TEXTAUSZUG:
┌──

Im weitgehend unbeteiligten Schweden darf offen Kritik am Golfkrieg geübt werden  ■ Aus Stockholm Reinhard Wolff

„Der Krieg fasziniert uns Journalisten. Eine dramatische Entwicklung, aus der man große Rubriken, aus der man Sondersendungen machen kann, ein wirklicher Krieg — da muß man zupacken.“ Eine Woche, bevor er ausbrach, der Krieg, leitete die schwedische Journalistin Catarina Zagadou mit diesen Sätzen eine kritische Analyse der Rolle der Medien in einem Krieg ein. Und als es dann soweit war, sahen die Titelseiten der Zeitungen in Schweden genauso aus wie überall sonst. Dem „War!“ der US-Blätter, dem „Krieg“ der taz entsprach in Stockholm das großlettrig schreiende „Krig!“ der Abendzeitungen.

└──

BEREITGESTELLTE EINTRÄGE:
┌──

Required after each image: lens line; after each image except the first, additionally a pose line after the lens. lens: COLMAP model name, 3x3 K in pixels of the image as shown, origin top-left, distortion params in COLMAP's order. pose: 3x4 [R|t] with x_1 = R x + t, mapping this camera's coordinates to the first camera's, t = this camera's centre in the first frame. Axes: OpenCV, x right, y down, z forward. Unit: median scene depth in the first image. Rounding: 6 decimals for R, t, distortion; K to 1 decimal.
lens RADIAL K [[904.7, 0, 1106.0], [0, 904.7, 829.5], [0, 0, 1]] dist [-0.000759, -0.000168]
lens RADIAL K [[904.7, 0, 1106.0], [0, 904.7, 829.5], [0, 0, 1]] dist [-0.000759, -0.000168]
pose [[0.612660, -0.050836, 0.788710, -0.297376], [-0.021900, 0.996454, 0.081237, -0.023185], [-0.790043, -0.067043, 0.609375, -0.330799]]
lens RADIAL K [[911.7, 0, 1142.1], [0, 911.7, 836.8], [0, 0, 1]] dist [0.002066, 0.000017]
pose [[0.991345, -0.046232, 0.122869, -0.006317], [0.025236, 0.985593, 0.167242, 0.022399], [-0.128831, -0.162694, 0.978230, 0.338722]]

└──

Beantworte anhand des Textauszugs diese Fragen:
1. Was darf laut Überschrift im weitgehend unbeteiligten Schweden offen geübt werden?
2. Wann leitete Catarina Zagadou ihre Analyse zur Rolle der Medien im Krieg ein?
3. Welches Wort stand großlettrig auf den Stockholmer Abendzeitungen?
Die Einträge haben mit dem Textauszug nichts zu tun.

ANTWORT:
1. Kritik am Golfkrieg.
2. Eine Woche, bevor der Krieg ausbrach.
3. „Krig!“